## [Input material]
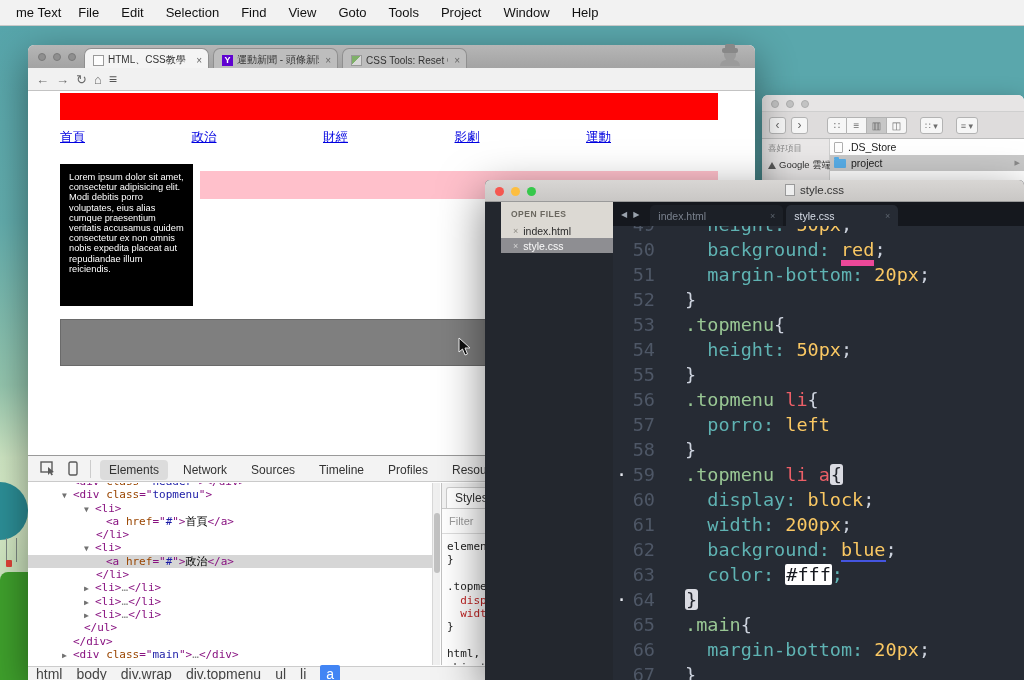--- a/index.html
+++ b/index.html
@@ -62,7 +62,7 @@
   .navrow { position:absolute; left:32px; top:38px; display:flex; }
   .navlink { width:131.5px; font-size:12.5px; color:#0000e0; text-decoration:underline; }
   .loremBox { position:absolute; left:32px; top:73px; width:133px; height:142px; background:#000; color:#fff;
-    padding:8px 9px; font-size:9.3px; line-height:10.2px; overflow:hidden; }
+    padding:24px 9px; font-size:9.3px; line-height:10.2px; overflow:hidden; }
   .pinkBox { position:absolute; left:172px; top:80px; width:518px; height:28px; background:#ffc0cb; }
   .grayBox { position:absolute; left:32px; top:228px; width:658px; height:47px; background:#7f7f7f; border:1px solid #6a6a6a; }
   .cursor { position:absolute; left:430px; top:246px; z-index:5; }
* * *
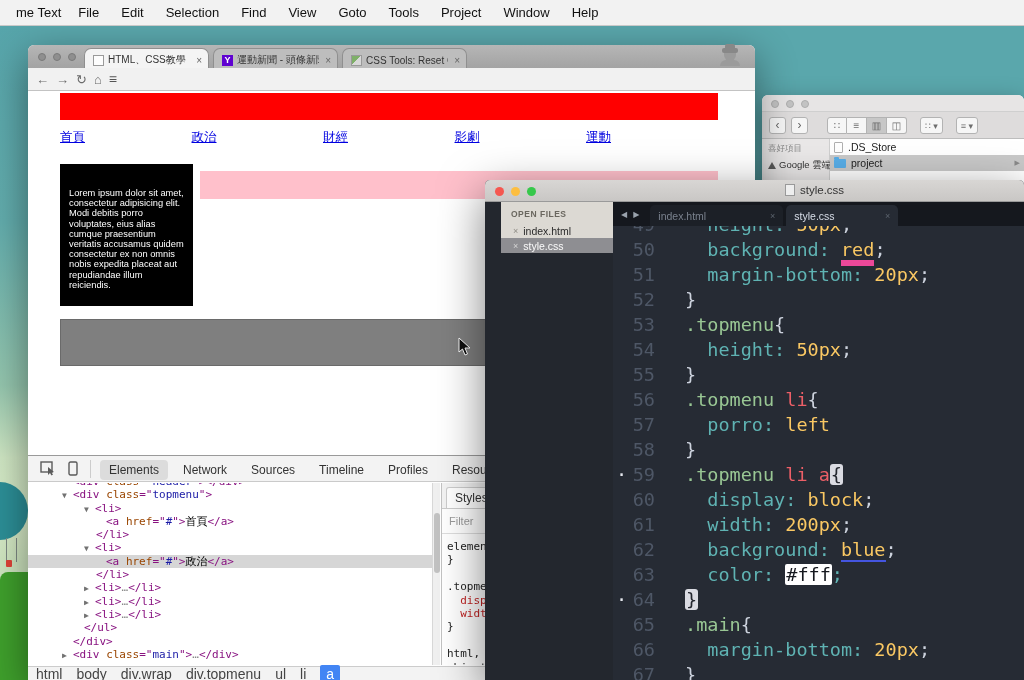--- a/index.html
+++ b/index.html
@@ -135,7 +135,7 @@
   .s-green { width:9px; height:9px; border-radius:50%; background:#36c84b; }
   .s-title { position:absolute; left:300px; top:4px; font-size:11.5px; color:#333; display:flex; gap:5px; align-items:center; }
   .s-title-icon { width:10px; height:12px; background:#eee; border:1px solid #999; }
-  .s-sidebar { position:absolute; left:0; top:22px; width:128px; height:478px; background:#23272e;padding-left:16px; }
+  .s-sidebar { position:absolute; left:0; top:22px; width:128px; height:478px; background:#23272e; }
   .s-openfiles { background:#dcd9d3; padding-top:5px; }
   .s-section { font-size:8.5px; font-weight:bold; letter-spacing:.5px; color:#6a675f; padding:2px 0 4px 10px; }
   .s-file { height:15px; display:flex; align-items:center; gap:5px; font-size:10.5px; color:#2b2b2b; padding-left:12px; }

## [Task]
From the lines above, copy those that contain the word "left".

## [Response]
   .navrow { position:absolute; left:32px; top:38px; display:flex; }
   .loremBox { position:absolute; left:32px; top:73px; width:133px; height:142px; background:#000; color:#fff;
   .pinkBox { position:absolute; left:172px; top:80px; width:518px; height:28px; background:#ffc0cb; }
   .grayBox { position:absolute; left:32px; top:228px; width:658px; height:47px; background:#7f7f7f; border:1px solid #6a6a6a; }
   .cursor { position:absolute; left:430px; top:246px; z-index:5; }
   .s-title { position:absolute; left:300px; top:4px; font-size:11.5px; color:#333; display:flex; gap:5px; align-items:center; }
-  .s-sidebar { position:absolute; left:0; top:22px; width:128px; height:478px; background:#23272e;padding-left:16px; }
+  .s-sidebar { position:absolute; left:0; top:22px; width:128px; height:478px; background:#23272e; }
   .s-file { height:15px; display:flex; align-items:center; gap:5px; font-size:10.5px; color:#2b2b2b; padding-left:12px; }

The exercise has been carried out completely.